Labeled region entries
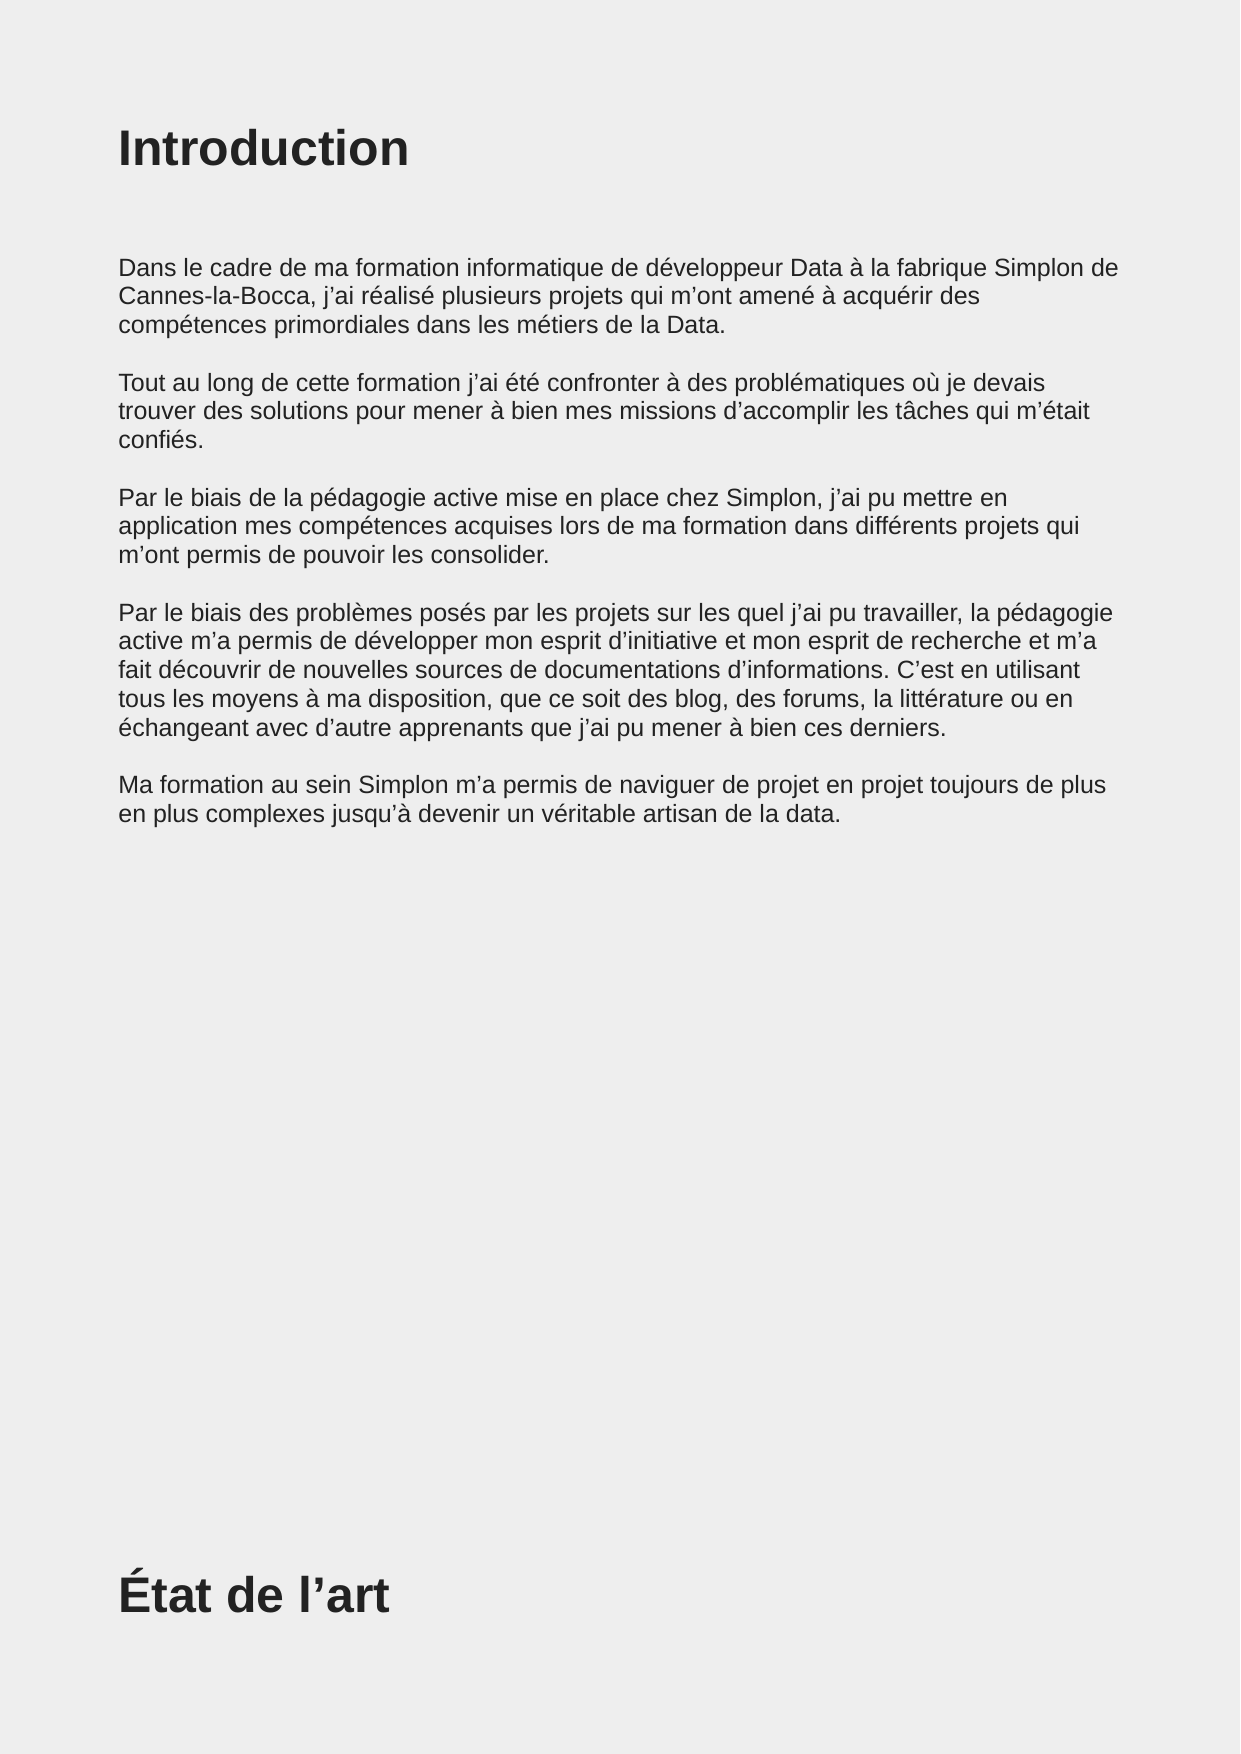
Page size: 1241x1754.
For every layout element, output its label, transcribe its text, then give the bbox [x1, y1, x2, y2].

text Par le biais des problèmes posés par les projets sur les quel j’ai pu travailler, la pédagogie active m’a permis de développer mon esprit d’initiative et mon esprit de recherche et m’a fait découvrir de nouvelles sources de documentations d’informations. C’est en utilisant tous les moyens à ma disposition, que ce soit des blog, des forums, la littérature ou en échangeant avec d’autre apprenants que j’ai pu mener à bien ces derniers. [118, 597, 1122, 741]
text Dans le cadre de ma formation informatique de développeur Data à la fabrique Simplon de Cannes-la-Bocca, j’ai réalisé plusieurs projets qui m’ont amené à acquérir des compétences primordiales dans les métiers de la Data. [118, 252, 1122, 339]
text Ma formation au sein Simplon m’a permis de naviguer de projet en projet toujours de plus en plus complexes jusqu’à devenir un véritable artisan de la data. [118, 770, 1122, 827]
text Par le biais de la pédagogie active mise en place chez Simplon, j’ai pu mettre en application mes compétences acquises lors de ma formation dans différents projets qui m’ont permis de pouvoir les consolider. [118, 482, 1122, 569]
text État de l’art [118, 1565, 1122, 1623]
text Introduction [118, 118, 1122, 176]
text Tout au long de cette formation j’ai été confronter à des problématiques où je devais trouver des solutions pour mener à bien mes missions d’accomplir les tâches qui m’était confiés. [118, 367, 1122, 454]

*Goal of the exercise*. Reproduce all of the lines above with every instance of "Simplon" replaced by "SIMPLON", leaving everything else unchanged. Omit the pictures from your answer.

*Result of this task*.
Page size: 1241x1754.
For every layout element, output its label, transcribe its text, then give the bbox [x1, y1, x2, y2].

text Par le biais des problèmes posés par les projets sur les quel j’ai pu travailler, la pédagogie active m’a permis de développer mon esprit d’initiative et mon esprit de recherche et m’a fait découvrir de nouvelles sources de documentations d’informations. C’est en utilisant tous les moyens à ma disposition, que ce soit des blog, des forums, la littérature ou en échangeant avec d’autre apprenants que j’ai pu mener à bien ces derniers. [118, 597, 1122, 741]
text Dans le cadre de ma formation informatique de développeur Data à la fabrique SIMPLON de Cannes-la-Bocca, j’ai réalisé plusieurs projets qui m’ont amené à acquérir des compétences primordiales dans les métiers de la Data. [118, 252, 1122, 339]
text Ma formation au sein SIMPLON m’a permis de naviguer de projet en projet toujours de plus en plus complexes jusqu’à devenir un véritable artisan de la data. [118, 770, 1122, 827]
text Par le biais de la pédagogie active mise en place chez SIMPLON, j’ai pu mettre en application mes compétences acquises lors de ma formation dans différents projets qui m’ont permis de pouvoir les consolider. [118, 482, 1122, 569]
text État de l’art [118, 1565, 1122, 1623]
text Introduction [118, 118, 1122, 176]
text Tout au long de cette formation j’ai été confronter à des problématiques où je devais trouver des solutions pour mener à bien mes missions d’accomplir les tâches qui m’était confiés. [118, 367, 1122, 454]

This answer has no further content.